On November 2, 1988, graduate student Robert Morris released a self-replicating program into the early Internet. Within 24 hours, the Morris worm had infected roughly 10 percent of all connected computers, crashing systems at Harvard, Stanford, NASA, and Lawrence Livermore National Laboratory. The worm exploited security flaws in Unix systems that administrators knew existed but had not bothered to patch.
Morris did not intend to cause damage. He wanted to measure the size of the Internet. But a coding error caused the worm to replicate far faster than expected, and by the time he tried to send instructions for removing it, the network was too clogged to deliver the message.
History may soon repeat itself with a novel new platform: networks of AI agents carrying out instructions from prompts and sharing them with other AI agents, which could spread the instructions further.
Security researchers have already predicted the rise of this kind of self-replicating adversarial prompt among networks of AI agents. You might call it a “prompt worm” or a “prompt virus.” They’re self-replicating instructions that could spread through networks of communicating AI agents similar to how traditional worms spread through computer networks. But instead of exploiting operating system vulnerabilities, prompt worms exploit the agents’ core function: following instructions.
When an AI model follows adversarial directions that subvert its intended instructions, we call that “prompt injection,” a term coined by AI researcher Simon Willison in 2022. But prompt worms are something different. They might not always be “tricks.” Instead, they could be shared voluntarily, so to speak, among agents who are role-playing human-like reactions to prompts from other AI agents.

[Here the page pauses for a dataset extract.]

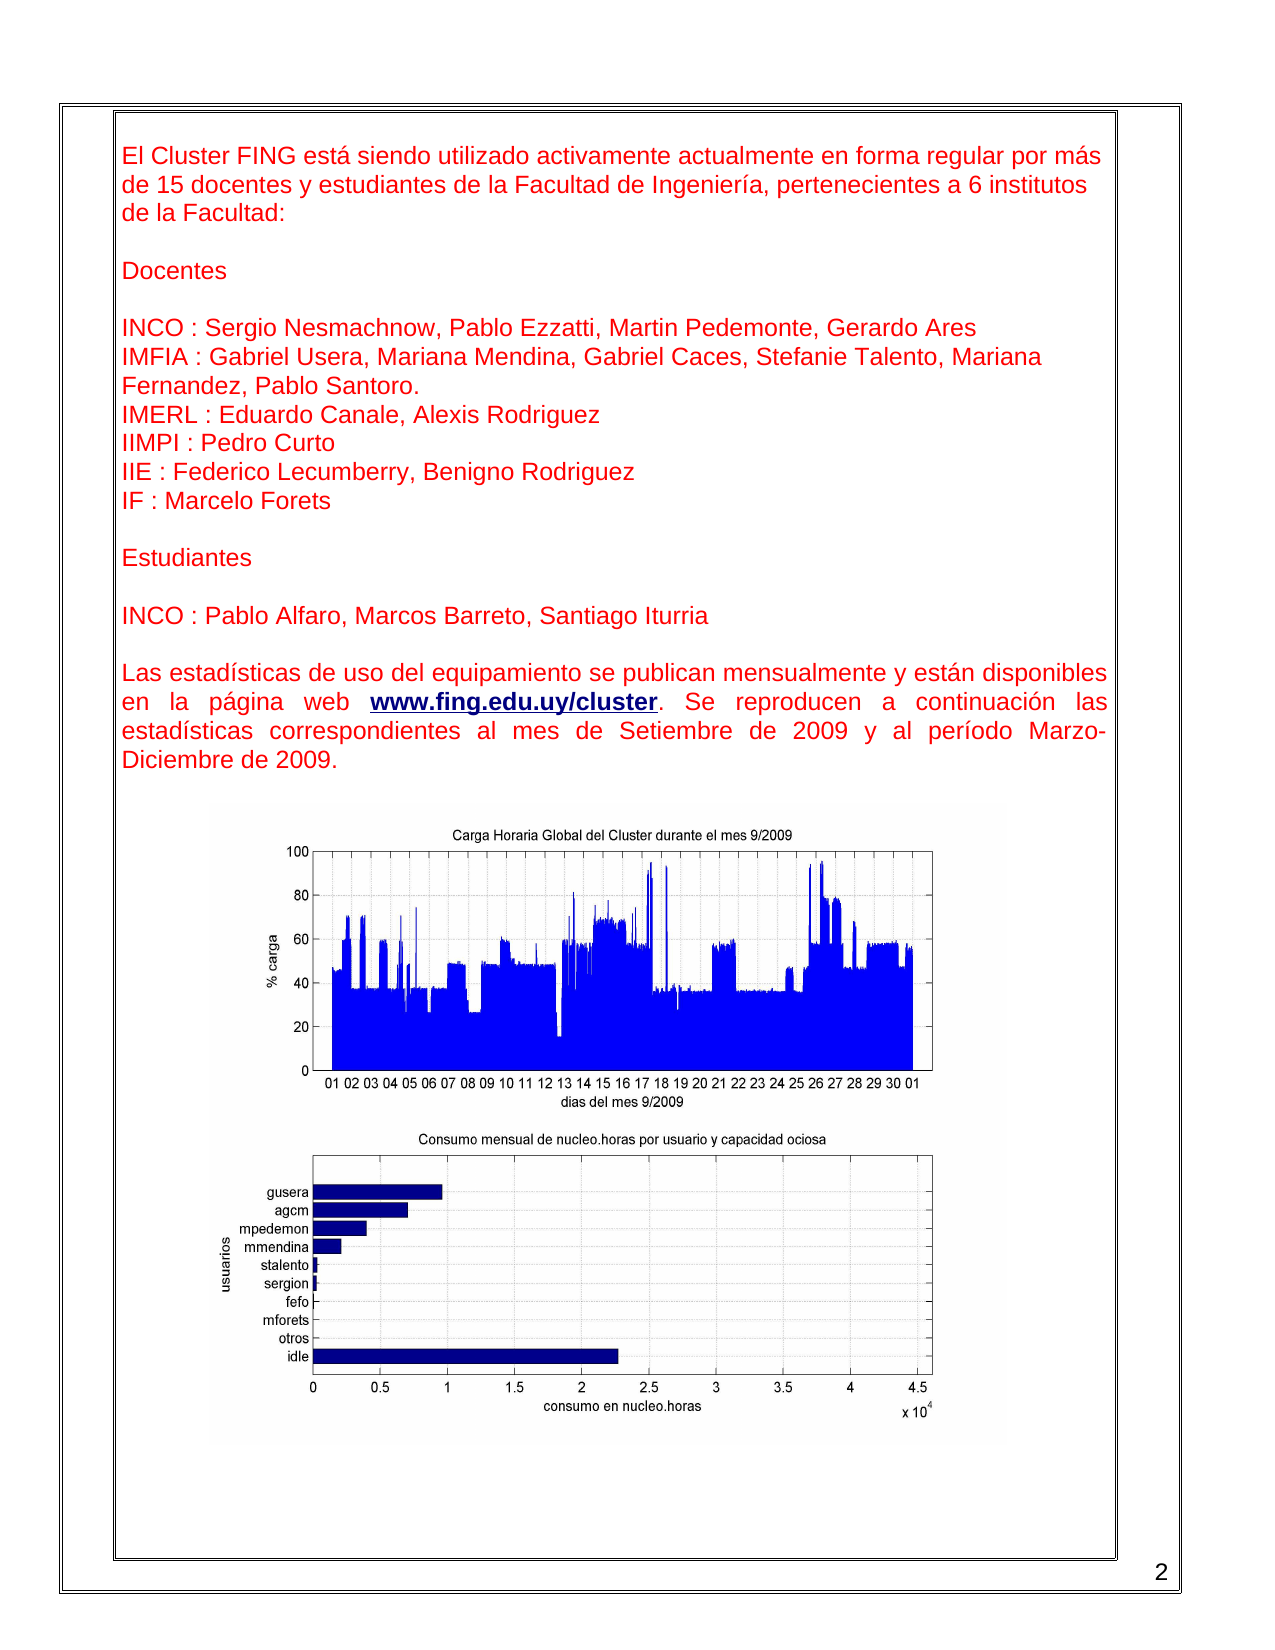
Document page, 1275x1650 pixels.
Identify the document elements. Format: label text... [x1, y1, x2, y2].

table_header El Cluster FING está siendo utilizado activamente actualmente en forma regular por más de 15 docentes y estudiantes de la Facultad de Ingeniería, pertenecientes a 6 institutos de la Facultad: Docentes INCO : Sergio Nesmachnow, Pablo Ezzatti, Martin Pedemonte, Gerardo Ares IMFIA : Gabriel Usera, Mariana Mendina, Gabriel Caces, Stefanie Talento, Mariana Fernandez, Pablo Santoro. IMERL : Eduardo Canale, Alexis Rodriguez IIMPI : Pedro Curto IIE : Federico Lecumberry, Benigno Rodriguez IF : Marcelo Forets Estudiantes INCO : Pablo Alfaro, Marcos Barreto, Santiago Iturria Las estadísticas de uso del equipamiento se publican mensualmente y están disponibles en la página web www.fing.edu.uy/cluster. Se reproducen a continuación las estadísticas correspondientes al mes de Setiembre de 2009 y al período Marzo-Diciembre de 2009. [116, 113, 1115, 1558]
picture [209, 803, 1008, 1445]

A network built for a new type of contagion
To be clear, when we say “agent,” don’t think of a person. Think of a computer program that has been allowed to run in a loop and take actions on behalf of a user. These agents are not entities but tools that can navigate webs of symbolic meaning found in human data, and the neural networks that power them include enough trained-in “knowledge” of the world to interface with and navigate many human information systems.